Strange Seas and Shores
- Cover of first edition
- Author: Avram Davidson
- Cover artist: Peter Rauch
- Language: English
- Genre: Science fiction, fantasy
- Publisher: Doubleday
- Publication date: 1971
- Publication place: United States
- Media type: Print (hardcover)
- Pages: xvi, 219 pp.
- OCLC: 00136103
- LC Class: PS3554 .A924

= Strange Seas and Shores =

1971 collection of short stories by Avram Davidson

Strange Seas and Shores: a Collection of Short Stories is a collection of science fiction and fantasy short stories, written by Avram Davidson. It was first published in hardcover by Doubleday in 1971. A paperback edition was issued by Ace Books in August 1981, and an ebook edition by Gateway/Orion in September 2013.

==Summary==
The book collects seventeen novelettes and short stories, originally published in various magazines, with a preface by the author and an introduction by the American author Ray Bradbury.

==Contents==
- "Preface"
- "Introduction: Night Travel on the Orient Express Destination: Avram" (Ray Bradbury)
- "Sacheverell"
- "Take Wooden Indians"
- "The Vat"
- "The Tail-Tied Kings"
- "Paramount Ulj"
- "A Bottle Full of Kismet"
- "The Goobers"
- "Dr.
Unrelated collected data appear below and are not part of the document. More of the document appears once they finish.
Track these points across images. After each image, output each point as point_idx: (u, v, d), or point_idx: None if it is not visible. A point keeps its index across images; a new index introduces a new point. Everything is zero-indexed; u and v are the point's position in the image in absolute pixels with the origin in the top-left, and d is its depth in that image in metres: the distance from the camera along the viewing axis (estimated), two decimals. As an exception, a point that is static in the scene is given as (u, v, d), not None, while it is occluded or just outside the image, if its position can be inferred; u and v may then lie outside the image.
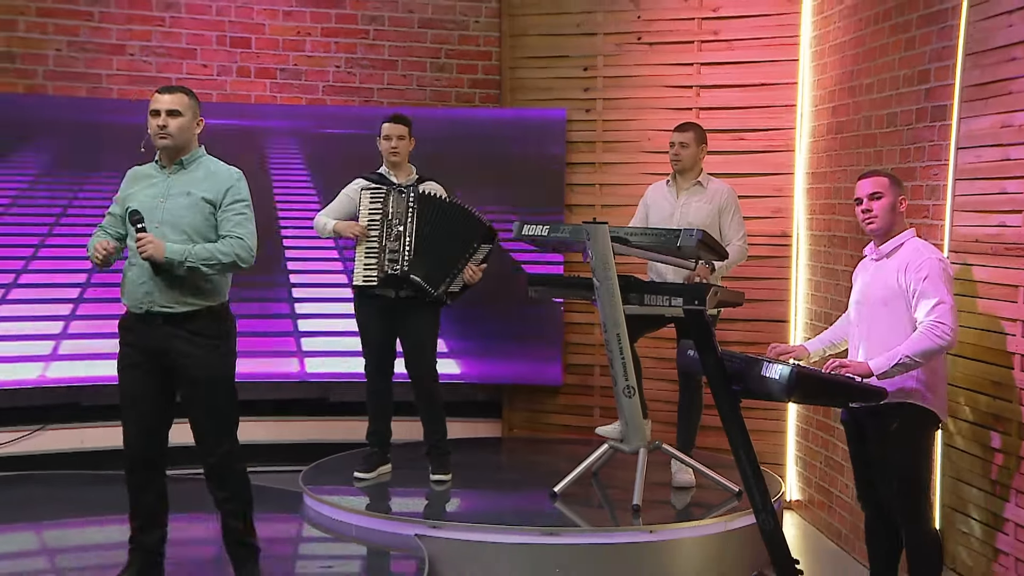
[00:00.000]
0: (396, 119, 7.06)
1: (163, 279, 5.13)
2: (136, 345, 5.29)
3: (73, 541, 6.68)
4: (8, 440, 8.07)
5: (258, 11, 8.52)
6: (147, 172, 5.43)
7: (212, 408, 5.35)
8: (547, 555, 6.16)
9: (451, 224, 7.00)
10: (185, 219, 5.23)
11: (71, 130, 8.06)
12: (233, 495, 5.43)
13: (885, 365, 4.99)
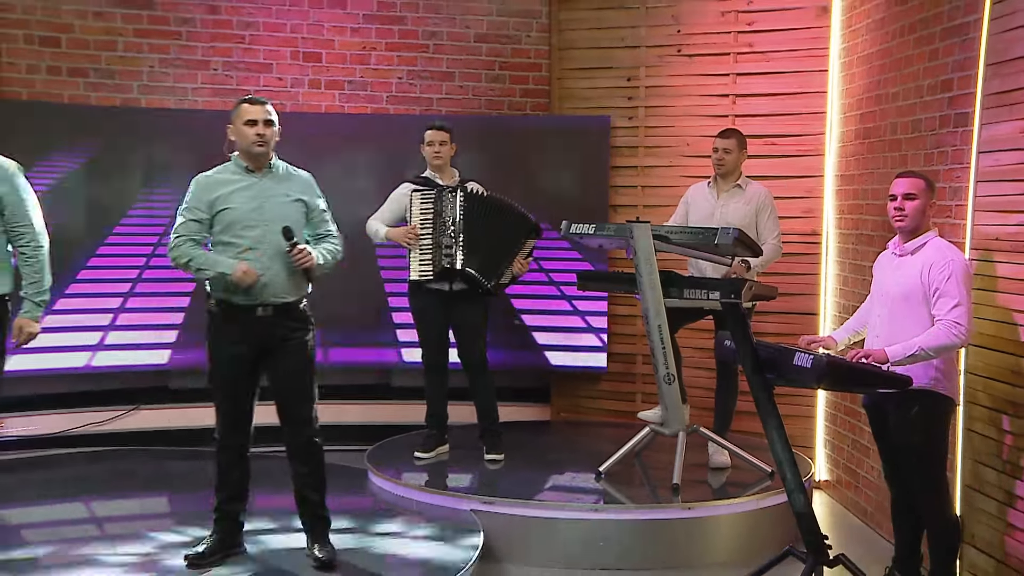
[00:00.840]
0: (438, 126, 7.06)
1: (280, 274, 5.22)
2: (238, 337, 5.32)
3: (159, 509, 6.71)
4: (105, 419, 8.22)
5: (328, 28, 8.54)
6: (228, 177, 5.41)
7: (303, 389, 5.42)
8: (593, 530, 6.17)
9: (499, 220, 6.98)
10: (291, 218, 5.31)
11: (160, 138, 8.11)
12: (312, 471, 5.48)
13: (901, 354, 5.01)
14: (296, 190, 5.41)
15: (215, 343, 5.39)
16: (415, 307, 7.14)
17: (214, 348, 5.40)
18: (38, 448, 7.85)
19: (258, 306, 5.25)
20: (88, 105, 8.20)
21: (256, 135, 5.28)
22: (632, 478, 6.85)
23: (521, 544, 6.19)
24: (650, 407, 7.10)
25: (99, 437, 8.15)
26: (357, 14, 8.57)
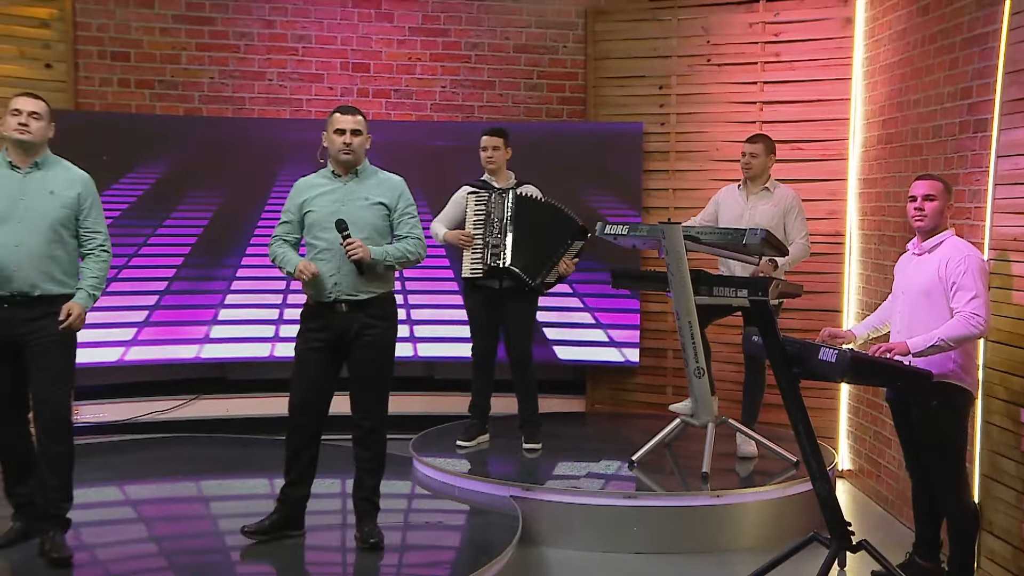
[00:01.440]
0: (492, 132, 7.05)
1: (350, 273, 5.27)
2: (319, 329, 5.38)
3: (219, 492, 6.74)
4: (168, 407, 8.32)
5: (376, 40, 8.57)
6: (318, 182, 5.50)
7: (379, 380, 5.46)
8: (626, 516, 6.18)
9: (546, 222, 6.96)
10: (368, 220, 5.35)
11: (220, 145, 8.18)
12: (373, 456, 5.50)
13: (922, 345, 5.02)
14: (378, 194, 5.43)
15: (301, 333, 5.48)
16: (468, 303, 7.15)
17: (300, 338, 5.48)
18: (107, 434, 7.92)
19: (335, 302, 5.31)
20: (153, 115, 8.30)
21: (343, 143, 5.34)
22: (663, 467, 6.83)
23: (558, 529, 6.18)
24: (681, 399, 7.08)
25: (162, 424, 8.23)
26: (403, 27, 8.60)
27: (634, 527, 6.11)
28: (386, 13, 8.57)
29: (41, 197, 5.14)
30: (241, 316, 8.21)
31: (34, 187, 5.15)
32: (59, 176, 5.24)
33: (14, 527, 5.35)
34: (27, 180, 5.16)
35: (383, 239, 5.42)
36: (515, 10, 8.66)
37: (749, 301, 5.86)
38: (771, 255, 6.37)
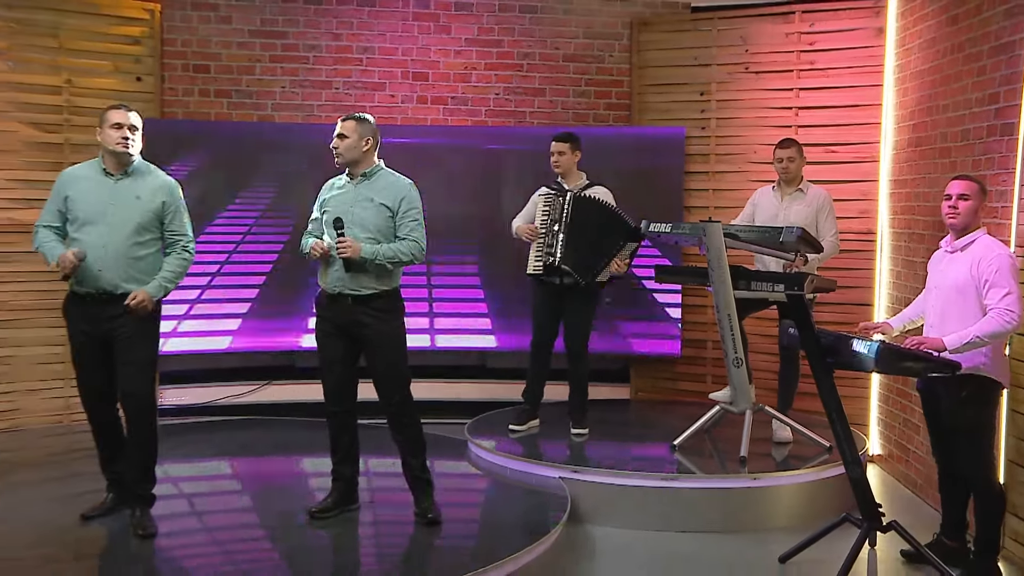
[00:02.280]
0: (558, 137, 7.01)
1: (351, 270, 5.28)
2: (330, 319, 5.45)
3: (287, 470, 6.78)
4: (242, 392, 8.40)
5: (434, 51, 8.57)
6: (339, 183, 5.55)
7: (389, 367, 5.44)
8: (667, 497, 6.17)
9: (600, 223, 6.90)
10: (370, 221, 5.36)
11: (290, 149, 8.20)
12: (409, 439, 5.52)
13: (958, 342, 4.99)
14: (383, 196, 5.41)
15: (316, 324, 5.55)
16: (532, 298, 7.14)
17: (316, 328, 5.56)
18: (186, 416, 8.01)
19: (340, 295, 5.35)
20: (230, 121, 8.37)
21: (332, 147, 5.42)
22: (703, 451, 6.81)
23: (603, 508, 6.19)
24: (720, 388, 7.08)
25: (235, 408, 8.32)
26: (460, 38, 8.59)
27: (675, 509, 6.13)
28: (444, 26, 8.57)
29: (128, 202, 5.20)
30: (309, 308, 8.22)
31: (123, 193, 5.21)
32: (147, 183, 5.29)
33: (108, 497, 5.48)
34: (117, 186, 5.22)
35: (387, 239, 5.40)
36: (564, 22, 8.63)
37: (786, 295, 5.83)
38: (806, 251, 6.31)
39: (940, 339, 5.03)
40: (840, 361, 5.14)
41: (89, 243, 5.13)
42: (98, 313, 5.18)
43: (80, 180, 5.27)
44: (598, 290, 7.01)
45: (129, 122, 5.19)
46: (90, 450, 5.50)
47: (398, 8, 8.52)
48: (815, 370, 5.29)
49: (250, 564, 5.03)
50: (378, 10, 8.50)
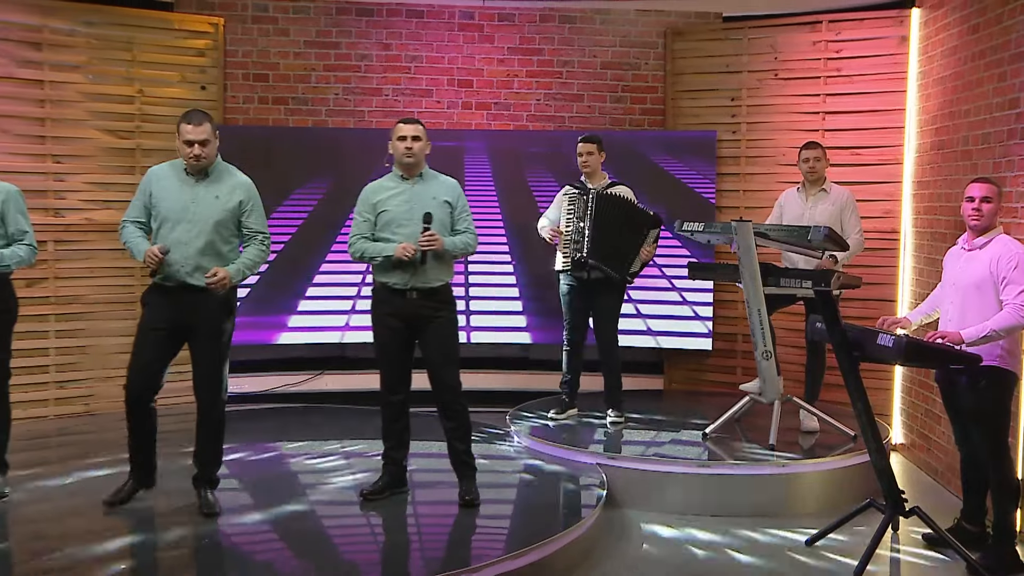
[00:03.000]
0: (585, 139, 7.01)
1: (426, 263, 5.33)
2: (393, 313, 5.45)
3: (340, 454, 6.78)
4: (298, 381, 8.48)
5: (478, 59, 8.59)
6: (387, 185, 5.55)
7: (445, 357, 5.47)
8: (699, 483, 6.19)
9: (623, 217, 6.89)
10: (437, 217, 5.42)
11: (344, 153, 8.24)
12: (458, 425, 5.55)
13: (975, 335, 5.00)
14: (443, 193, 5.48)
15: (377, 318, 5.54)
16: (561, 293, 7.11)
17: (376, 322, 5.55)
18: (245, 403, 8.04)
19: (409, 290, 5.37)
20: (287, 127, 8.42)
21: (405, 148, 5.40)
22: (734, 439, 6.79)
23: (638, 493, 6.20)
24: (749, 379, 7.06)
25: (291, 396, 8.39)
26: (503, 47, 8.60)
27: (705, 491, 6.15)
28: (488, 35, 8.59)
29: (208, 202, 5.23)
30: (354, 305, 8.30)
31: (203, 193, 5.23)
32: (225, 183, 5.31)
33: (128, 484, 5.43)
34: (197, 187, 5.24)
35: (446, 233, 5.45)
36: (602, 31, 8.62)
37: (814, 292, 5.86)
38: (833, 249, 6.34)
39: (958, 333, 5.03)
40: (866, 354, 5.15)
41: (172, 240, 5.17)
42: (180, 304, 5.21)
43: (164, 179, 5.30)
44: (629, 281, 7.02)
45: (200, 138, 5.15)
46: (159, 433, 5.49)
47: (444, 19, 8.55)
48: (842, 363, 5.30)
49: (307, 542, 5.06)
50: (426, 21, 8.53)
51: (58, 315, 7.73)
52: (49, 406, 7.71)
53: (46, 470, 6.18)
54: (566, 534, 5.15)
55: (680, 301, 8.36)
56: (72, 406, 7.77)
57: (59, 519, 5.23)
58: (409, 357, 5.54)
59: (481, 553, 4.95)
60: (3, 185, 5.56)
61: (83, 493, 5.59)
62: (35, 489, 5.71)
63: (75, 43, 7.72)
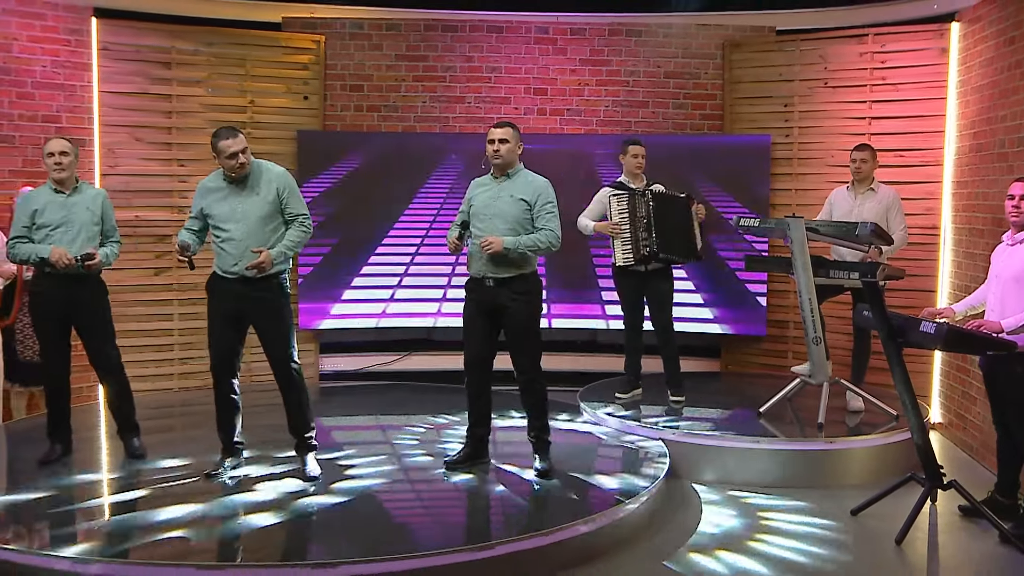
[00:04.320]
0: (639, 142, 7.00)
1: (495, 258, 5.36)
2: (476, 300, 5.54)
3: (426, 427, 6.85)
4: (388, 361, 8.58)
5: (552, 70, 8.62)
6: (483, 181, 5.63)
7: (526, 343, 5.49)
8: (754, 457, 6.19)
9: (674, 208, 6.88)
10: (510, 213, 5.43)
11: (431, 156, 8.34)
12: (537, 403, 5.60)
13: (1014, 324, 4.96)
14: (523, 192, 5.47)
15: (465, 306, 5.62)
16: (619, 285, 7.13)
17: (464, 309, 5.62)
18: (341, 380, 8.22)
19: (486, 278, 5.43)
20: (379, 132, 8.50)
21: (493, 151, 5.46)
22: (785, 417, 6.77)
23: (698, 465, 6.23)
24: (800, 363, 7.07)
25: (382, 374, 8.50)
26: (575, 58, 8.63)
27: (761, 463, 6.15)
28: (561, 48, 8.61)
29: (250, 200, 5.31)
30: (443, 294, 8.37)
31: (246, 195, 5.31)
32: (261, 179, 5.36)
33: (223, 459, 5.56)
34: (241, 191, 5.32)
35: (524, 229, 5.43)
36: (665, 43, 8.62)
37: (862, 282, 5.81)
38: (879, 244, 6.33)
39: (998, 322, 5.00)
40: (909, 340, 5.12)
41: (227, 238, 5.28)
42: (239, 293, 5.30)
43: (211, 192, 5.37)
44: (702, 258, 7.00)
45: (240, 148, 5.21)
46: (261, 405, 5.65)
47: (521, 33, 8.59)
48: (887, 348, 5.27)
49: (395, 506, 5.16)
50: (505, 35, 8.58)
51: (180, 300, 7.97)
52: (173, 380, 7.98)
53: (172, 435, 6.44)
54: (632, 502, 5.19)
55: (737, 291, 8.36)
56: (192, 380, 7.99)
57: (182, 476, 5.42)
58: (491, 341, 5.59)
59: (554, 519, 4.96)
60: (98, 189, 5.78)
61: (201, 454, 5.76)
62: (162, 451, 5.91)
63: (198, 61, 7.96)
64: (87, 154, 7.54)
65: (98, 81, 7.62)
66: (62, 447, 5.75)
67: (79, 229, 5.56)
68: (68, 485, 5.38)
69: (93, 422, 6.47)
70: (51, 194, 5.60)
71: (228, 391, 5.47)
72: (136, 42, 7.75)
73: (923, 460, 5.31)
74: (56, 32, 7.41)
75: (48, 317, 5.65)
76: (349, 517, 5.02)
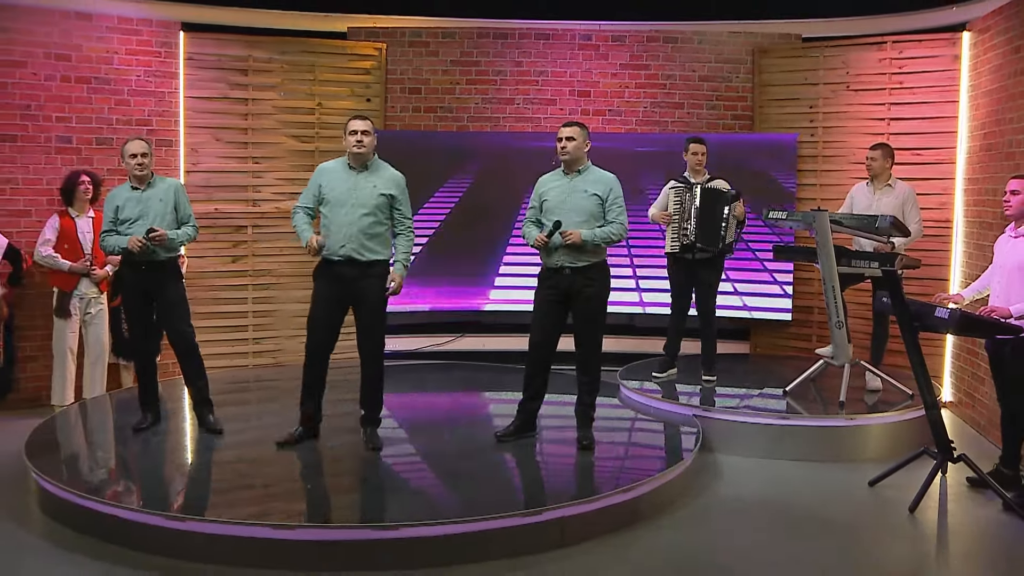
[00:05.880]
0: (701, 140, 7.06)
1: (571, 249, 5.47)
2: (552, 287, 5.58)
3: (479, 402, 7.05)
4: (443, 342, 8.71)
5: (595, 73, 8.69)
6: (552, 177, 5.70)
7: (592, 322, 5.59)
8: (780, 432, 6.26)
9: (715, 202, 6.90)
10: (584, 207, 5.52)
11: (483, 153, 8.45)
12: (591, 379, 5.68)
13: (1021, 311, 5.03)
14: (594, 187, 5.53)
15: (538, 289, 5.66)
16: (670, 270, 7.14)
17: (537, 292, 5.66)
18: (400, 359, 8.23)
19: (564, 267, 5.52)
20: (435, 131, 8.64)
21: (561, 148, 5.55)
22: (809, 396, 6.81)
23: (728, 440, 6.28)
24: (823, 345, 7.09)
25: (437, 354, 8.63)
26: (616, 63, 8.70)
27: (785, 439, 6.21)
28: (603, 53, 8.69)
29: (367, 190, 5.43)
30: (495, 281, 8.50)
31: (363, 183, 5.45)
32: (381, 175, 5.51)
33: (298, 431, 5.63)
34: (358, 178, 5.46)
35: (596, 221, 5.49)
36: (700, 50, 8.68)
37: (881, 271, 5.89)
38: (897, 235, 6.34)
39: (1007, 308, 5.07)
40: (924, 325, 5.16)
41: (336, 220, 5.41)
42: (344, 275, 5.40)
43: (331, 172, 5.52)
44: (729, 252, 7.01)
45: (361, 128, 5.43)
46: (332, 382, 5.68)
47: (567, 40, 8.66)
48: (904, 331, 5.31)
49: (450, 473, 5.25)
50: (551, 42, 8.67)
51: (254, 285, 8.21)
52: (248, 358, 8.22)
53: (246, 409, 6.63)
54: (667, 473, 5.25)
55: (766, 280, 8.40)
56: (264, 359, 8.25)
57: (256, 447, 5.58)
58: (560, 325, 5.62)
59: (598, 487, 5.04)
60: (171, 180, 5.98)
61: (272, 425, 5.90)
62: (237, 424, 6.04)
63: (272, 68, 8.17)
64: (173, 153, 7.85)
65: (184, 88, 7.90)
66: (152, 416, 5.97)
67: (153, 219, 5.71)
68: (157, 450, 5.62)
69: (179, 394, 6.70)
70: (130, 191, 5.77)
71: (322, 366, 5.58)
72: (218, 52, 8.01)
73: (935, 435, 5.38)
74: (150, 45, 7.71)
75: (132, 299, 5.87)
76: (408, 484, 5.16)
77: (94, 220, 6.95)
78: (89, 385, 6.99)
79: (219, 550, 4.36)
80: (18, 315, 7.16)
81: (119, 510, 4.60)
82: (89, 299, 6.93)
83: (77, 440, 5.91)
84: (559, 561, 4.47)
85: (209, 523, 4.41)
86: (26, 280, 7.08)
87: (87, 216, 6.99)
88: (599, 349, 5.66)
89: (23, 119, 7.27)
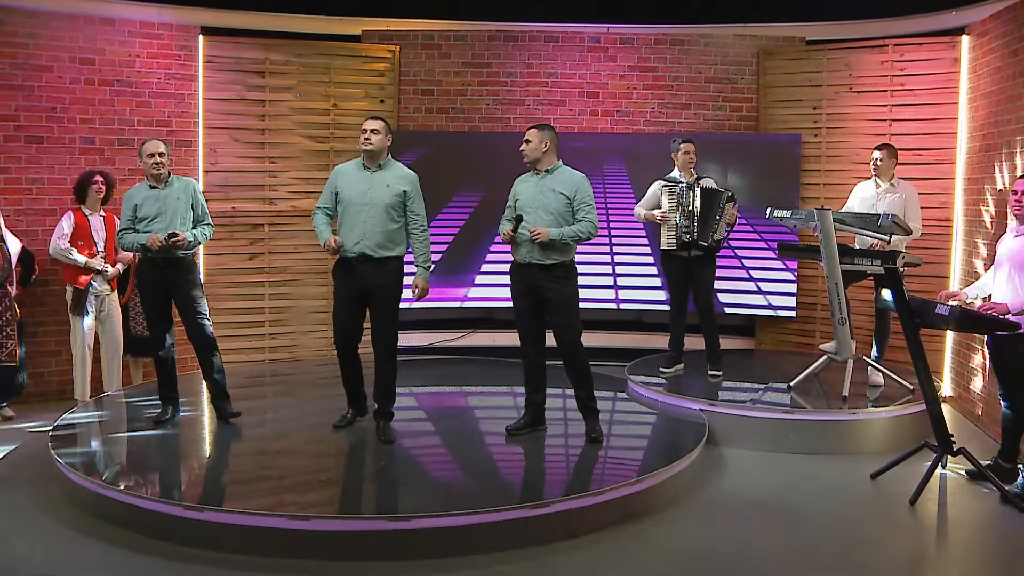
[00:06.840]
0: (691, 140, 7.07)
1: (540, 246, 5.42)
2: (520, 283, 5.60)
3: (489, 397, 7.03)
4: (454, 337, 8.72)
5: (603, 75, 8.68)
6: (526, 178, 5.71)
7: (564, 319, 5.55)
8: (784, 426, 6.24)
9: (713, 201, 6.91)
10: (552, 206, 5.51)
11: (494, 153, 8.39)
12: (578, 375, 5.65)
13: (1020, 307, 5.02)
14: (562, 186, 5.51)
15: (512, 288, 5.66)
16: (666, 268, 7.18)
17: (511, 292, 5.67)
18: (410, 354, 8.29)
19: (531, 264, 5.51)
20: (447, 131, 8.65)
21: (521, 149, 5.59)
22: (812, 391, 6.80)
23: (734, 434, 6.28)
24: (827, 341, 7.10)
25: (449, 350, 8.64)
26: (623, 65, 8.69)
27: (791, 434, 6.18)
28: (611, 56, 8.68)
29: (381, 188, 5.48)
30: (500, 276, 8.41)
31: (377, 182, 5.50)
32: (395, 174, 5.55)
33: (349, 412, 5.87)
34: (373, 176, 5.51)
35: (565, 220, 5.47)
36: (706, 52, 8.67)
37: (883, 268, 5.87)
38: (898, 233, 6.32)
39: (1006, 304, 5.05)
40: (925, 321, 5.16)
41: (350, 218, 5.47)
42: (361, 271, 5.44)
43: (346, 173, 5.61)
44: (719, 247, 6.98)
45: (371, 127, 5.48)
46: None
47: (576, 42, 8.66)
48: (905, 328, 5.30)
49: (461, 466, 5.30)
50: (560, 44, 8.66)
51: (271, 282, 8.24)
52: (264, 353, 8.25)
53: (262, 403, 6.68)
54: (674, 466, 5.24)
55: (770, 277, 8.38)
56: (281, 353, 8.27)
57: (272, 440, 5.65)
58: (539, 319, 5.61)
59: (606, 479, 5.05)
60: (187, 179, 6.01)
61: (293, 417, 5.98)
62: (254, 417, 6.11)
63: (288, 70, 8.19)
64: (192, 153, 7.88)
65: (203, 90, 7.94)
66: (172, 409, 6.03)
67: (171, 217, 5.76)
68: (176, 442, 5.68)
69: (197, 388, 6.73)
70: (147, 190, 5.82)
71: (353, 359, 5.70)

Morris Goldpepper Returns"
- "The Certificate"
- "Ogre in the Vly"
- "Après Nous"
- "Climacteric"
- "Yo-Ho, and Up"
- "The Sixty-Third Street Station"
- "The House the Blakeneys Built"
- "The Power of Every Root"
- "The Sources of the Nile"

==Reception==
The collection was reviewed by James R. Newton in Son of the WSFA Journal #32, James Blish in The Magazine of Fantasy & Science Fiction, December 1971, Charles N. Brown in Locus #102, December 10, 1971, Locus #104, January 14, 1972, and Locus #248, September 1981, Paul Walker in Luna Monthly #40, September 1972, David A. Truesdale in Science Fiction Review, Spring 1982, and Tom Easton in Analog Science Fiction/Science Fact, March 29, 1982.